One of the girls, stirring in her sleep, touched a glass with her elbow, and it fell on its side, the dark wine splashing over the table, crawling to the edge, thudding in heavy drops on the shoe of the mistress of the house, who drew back her foot without waking. But her moving started up the man at her ear. He looked at her face, kissed her on the hair, and got to his feet with no noise. A sour smile curdled his face when he looked about the room, drunken and yellow-sick in the guttering candlelight.

Stretching himself, he made for the window and pulled back the curtain.

The mountain looked in on the wastrel company, with a black and blaming scowl—the mountain set in blackness at the foot, but its brow touching the first of a cold day.

Tree and bush stood like wraiths all about the garden, the river cried high and snell. George Mor turned and looked at the room and its sleeping company like corpses propped in chairs, in the light of candle and daybreak.

The smell of the drunken chamber fogged at the back of his throat. He laughed in a kind of bitter way, the lace shaking at his neck and wrist-bands: then his humour changed, and he rued the night and his merry life.

“I wish I was yont this cursed country,” said he to himself, shivering with cold. “'Tis these folk lead me a pretty spring, and had George Mor better luck of his company he was a decent man. And yet—and yet—who's George Mor to be better than his neighbours? As grow the fir-trees, some of them crooked and some of them straight, and we are the way the winds would have us!”

He was standing in the window yet, deep in the morning's grief, running his fingers among his curls.

Without warning the door of the room opened, and a man took one step in, soft, without noise, white-faced, and expecting no less than he found, by the look in his eyes.
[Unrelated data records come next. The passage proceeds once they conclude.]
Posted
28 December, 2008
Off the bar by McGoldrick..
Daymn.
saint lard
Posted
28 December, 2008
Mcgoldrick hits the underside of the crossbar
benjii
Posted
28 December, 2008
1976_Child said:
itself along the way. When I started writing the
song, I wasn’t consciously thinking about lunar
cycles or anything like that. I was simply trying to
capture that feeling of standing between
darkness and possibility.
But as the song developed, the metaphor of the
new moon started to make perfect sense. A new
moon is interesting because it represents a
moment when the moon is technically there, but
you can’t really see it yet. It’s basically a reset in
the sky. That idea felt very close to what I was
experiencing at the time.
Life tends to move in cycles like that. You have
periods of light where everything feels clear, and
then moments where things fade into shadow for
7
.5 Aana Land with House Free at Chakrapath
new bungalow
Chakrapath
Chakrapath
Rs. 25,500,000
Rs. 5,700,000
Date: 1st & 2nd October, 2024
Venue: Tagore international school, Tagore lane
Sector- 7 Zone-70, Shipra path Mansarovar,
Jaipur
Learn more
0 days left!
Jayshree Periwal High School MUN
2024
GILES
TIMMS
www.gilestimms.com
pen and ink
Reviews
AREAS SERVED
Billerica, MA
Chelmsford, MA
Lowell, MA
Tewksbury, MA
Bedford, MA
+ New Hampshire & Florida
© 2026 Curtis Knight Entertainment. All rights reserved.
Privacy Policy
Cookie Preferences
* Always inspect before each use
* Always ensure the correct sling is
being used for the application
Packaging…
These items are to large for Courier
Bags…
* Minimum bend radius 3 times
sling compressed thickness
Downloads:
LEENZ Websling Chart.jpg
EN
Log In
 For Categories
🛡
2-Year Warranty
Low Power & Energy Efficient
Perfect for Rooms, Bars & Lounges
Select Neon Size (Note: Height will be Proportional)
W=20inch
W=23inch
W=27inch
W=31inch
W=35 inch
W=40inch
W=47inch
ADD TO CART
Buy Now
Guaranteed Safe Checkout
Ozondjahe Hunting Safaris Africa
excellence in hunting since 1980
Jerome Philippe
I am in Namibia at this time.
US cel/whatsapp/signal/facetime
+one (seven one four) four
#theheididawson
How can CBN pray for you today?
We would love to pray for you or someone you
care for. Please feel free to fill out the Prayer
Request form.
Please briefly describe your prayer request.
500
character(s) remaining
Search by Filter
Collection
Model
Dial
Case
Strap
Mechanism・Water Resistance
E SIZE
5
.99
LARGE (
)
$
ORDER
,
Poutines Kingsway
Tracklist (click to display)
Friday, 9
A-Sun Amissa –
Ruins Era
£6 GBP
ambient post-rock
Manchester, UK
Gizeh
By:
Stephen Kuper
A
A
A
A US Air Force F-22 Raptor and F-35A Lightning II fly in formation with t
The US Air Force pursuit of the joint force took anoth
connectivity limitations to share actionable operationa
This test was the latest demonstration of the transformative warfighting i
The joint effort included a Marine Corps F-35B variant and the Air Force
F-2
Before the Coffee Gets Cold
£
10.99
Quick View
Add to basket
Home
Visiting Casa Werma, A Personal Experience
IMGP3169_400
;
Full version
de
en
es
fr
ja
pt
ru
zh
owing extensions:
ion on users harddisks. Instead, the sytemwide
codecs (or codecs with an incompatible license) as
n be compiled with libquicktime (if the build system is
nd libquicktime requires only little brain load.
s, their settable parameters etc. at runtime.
It was the goodwife's husband, still with the mud on his shoes and the sword on his belt. He beckoned on the fellow at the window, and went before him (the company still in their sleep), making for the big door, and George Mor as he followed lifted a sword from a pin.

Close by Adventurer the two men stopped. It was on a level round of old moss, damp but springy, hid from the house by some saugh-trees.

The master of the house spoke first. Said he, “It's no great surprise; they told me at the ferry over-by that strange carry-on and George Mor were keeping up the wife's heart in Castle Dark.”